PASSAGE TO READ >>

▶

Speaking Up


In colombia, the most violent country in the world, the status quo works for almost no one. In proportion to its population, Colombia has the highest number of murders and kidnappings in the world. It has a home-grown academic discipline called violentology. In the first half of the 1900s, it had two bloody civil wars, the second one called simply "The Violence." Since the 1960s it has suffered from an increasingly violent mess of conflicts among the military, drug traffickers, left-wing guerrilla armies, and right-wing paramilitary vigilantes. Yet Colombia has also elected civilian governments for all but 5 of its 185-year history, making it the longest- lasting democracy in Latin America. The country is, like many places, both a disaster and a wonder .

During 1996 and 1997, a team called "Destino Colombia" wanted to use the Mont Fleur approach to find a better way forward for their country. It was then, and as of this writing still is, the only time that all of the armed actors (except the drug traffickers)plus a diverse group of politicians , businesspeople, and representatives of civil societymet to talk with and listen to one another, and search for a way out of the violence.

We met three times, for ten days in all, at a lovely old farm called Recinto Quirama, in the rolling green hills outside of Medellin. We had the whole spread-out property to ourselves : a high-ceilinged barn for a meeting room, an open -air, cobbled floor dining room and bar, a swimming pool, and simple sleeping rooms surrounded by flower gardens. I arrived a day before the start of the first workshop and was amazed to find such tranquility in the midst of war. Then I went for a swim in the pool and emerged to find the pool surrounded by soldiers with machine guns, there to protect the participants in the meeting from attack.

◀

RECORDED INFORMATION >>
▶

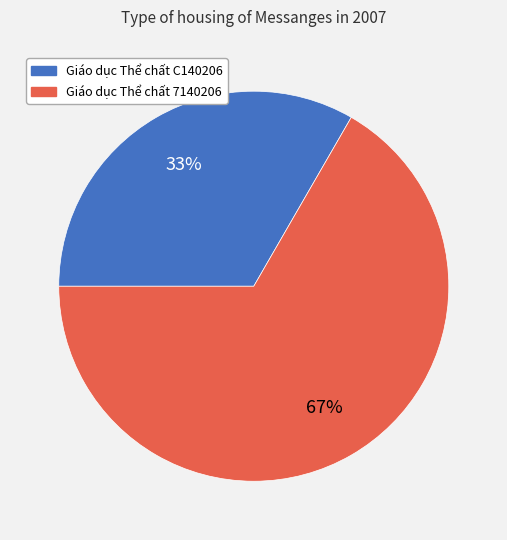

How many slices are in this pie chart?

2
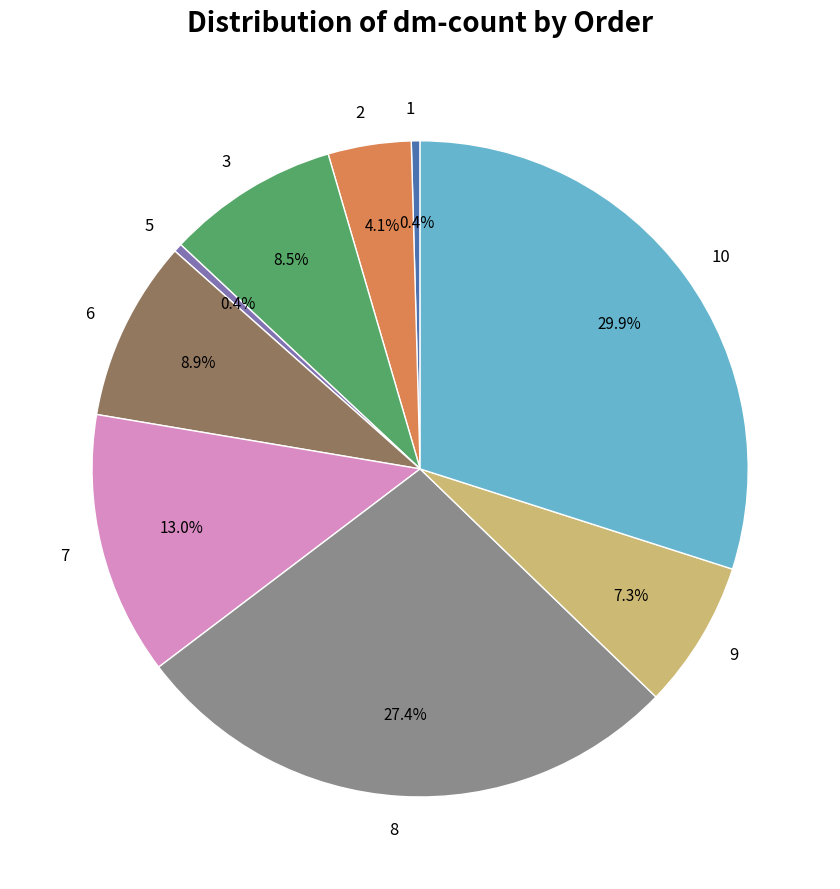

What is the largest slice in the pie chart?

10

◀

EXERCISE OBJECTIVE >>
According to the passage on Colombia, where did the Destino Colombia team hold its meetings? The listing comes from a different source than the passage on Colombia.

RESULT BELOW >>
At an old farm called Recinto Quirama, in the hills outside of Medellin.